The report highlights the issues around sugar, with the WHO recommending a maximum sugar intake of 50 grams per day.
Currently, a sugar content of 9 gram/100 gram, or 1/5 of the maximum daily amount, results in only 2 negative points (out of ten possible) according to the Nutri-Score calculation.
The level of processing into each food is also not taken into account, with processed food known to have a number of side effects.
"In theory, the Nutri-Score labeling system sounds logical, but in practice, there is a risk that people associate the colouring with 'eating' and 'not eating'," said university professor Dr Friedrich Hoppichler, who took a close look at the Nutri-Score in a scientific report.
"I am particularly critical of the exclusion of sweeteners, since the Nutri-Score practically asks you to use sweeteners instead of sugar in order to obtain a better rating," he added.
SPAR board member Markus Kaser said, "A possible introduction of the Nutri-Score in Austria is on the table and we see that this very flawed system will mislead consumers instead of helping them to eat healthily.

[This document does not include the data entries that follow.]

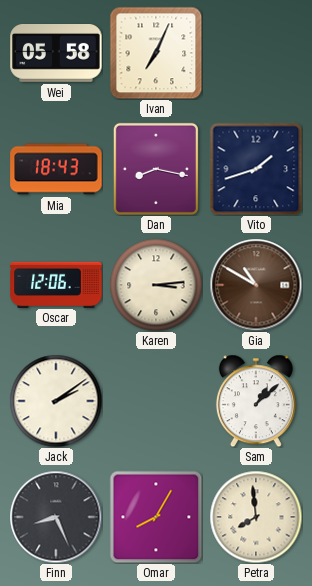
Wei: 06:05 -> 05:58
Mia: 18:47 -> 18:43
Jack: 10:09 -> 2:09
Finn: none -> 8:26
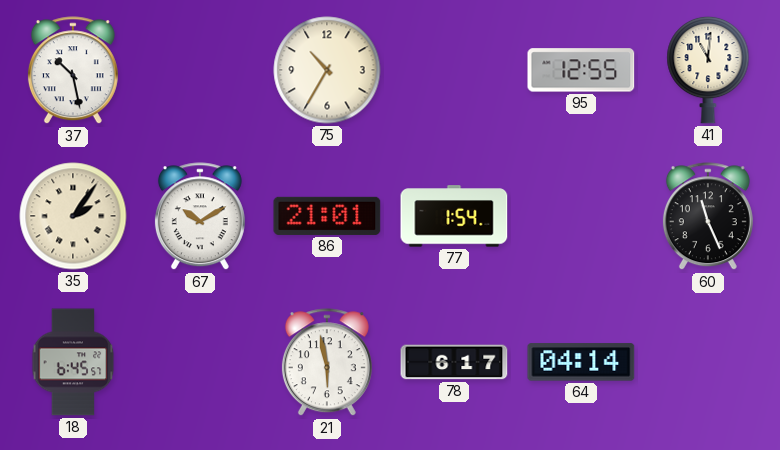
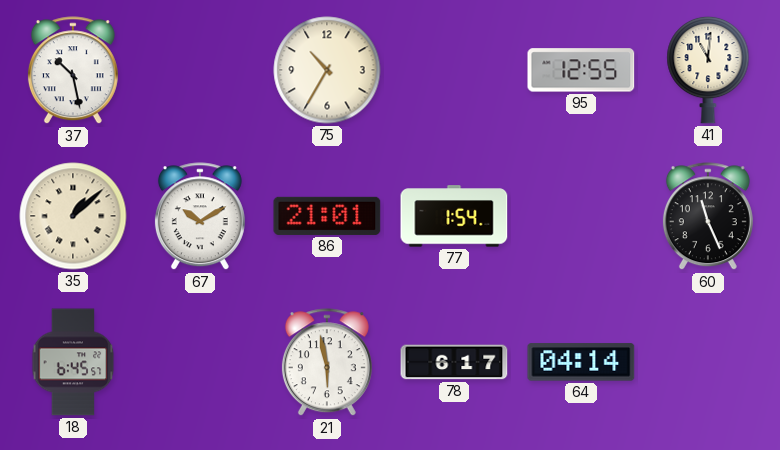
35: 2:06 -> 1:08
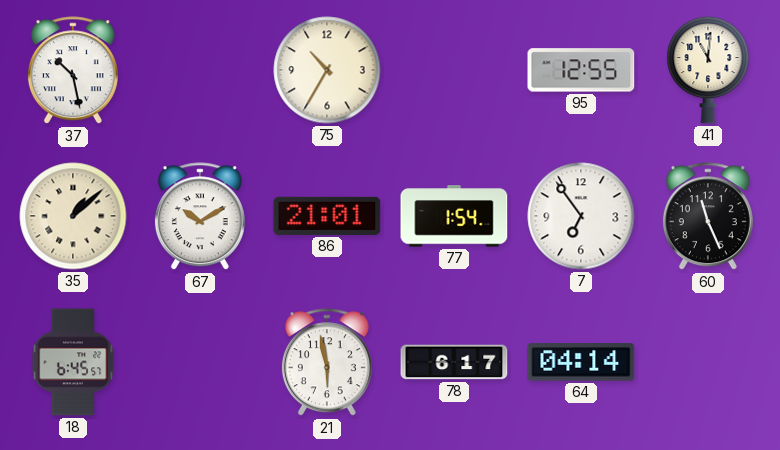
7: none -> 6:54
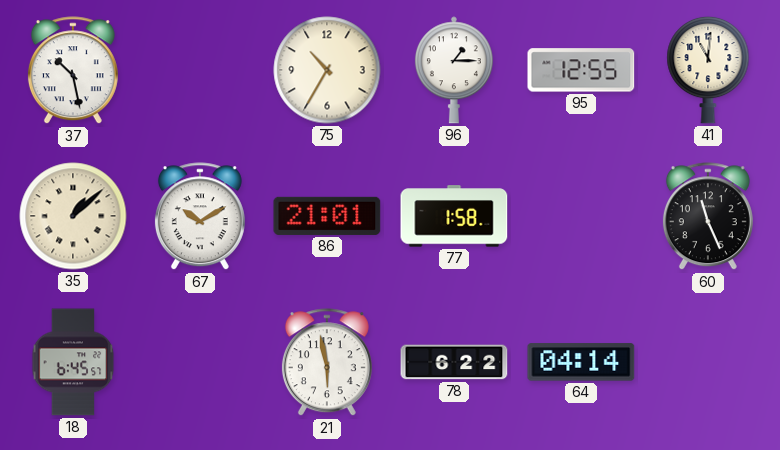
96: none -> 1:15
77: 1:54 -> 1:58
7: 6:54 -> none
78: 6:17 -> 6:22
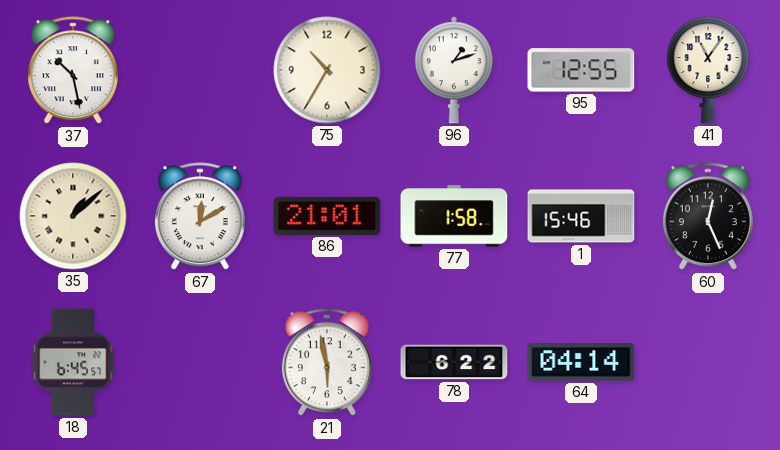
96: 1:15 -> 1:12
41: 11:01 -> 11:06
67: 10:10 -> 12:10
1: none -> 15:46
60: 11:26 -> 12:26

"We therefore urgently need a revision of the Nutri-Score, an open-ended discourse, and perhaps even a completely new labelling system."
SPAR, Berglandmilch, VIVATIS, and SIPCAN also highlighted other issues with the Nutri-Score system.
In a survey drawn up by the opinion research institute Marketagent, 500 people in Austria were asked about the Nutri-Score or labels on food at the end of February.
Only 11.8% of the respondents said they pay attention to the Nutri-Score when shopping, while 33% were not aware of Nutri-Score.
The survey also revealed 74% of the participants have not yet noticed the Nutri-Score, or do not know what it says.
The Food Compass Score has been suggested as an alternative, as it includes 54 health criteria from nine areas, evaluates the food across product groups from one to 100, and also takes into account the degree of processing.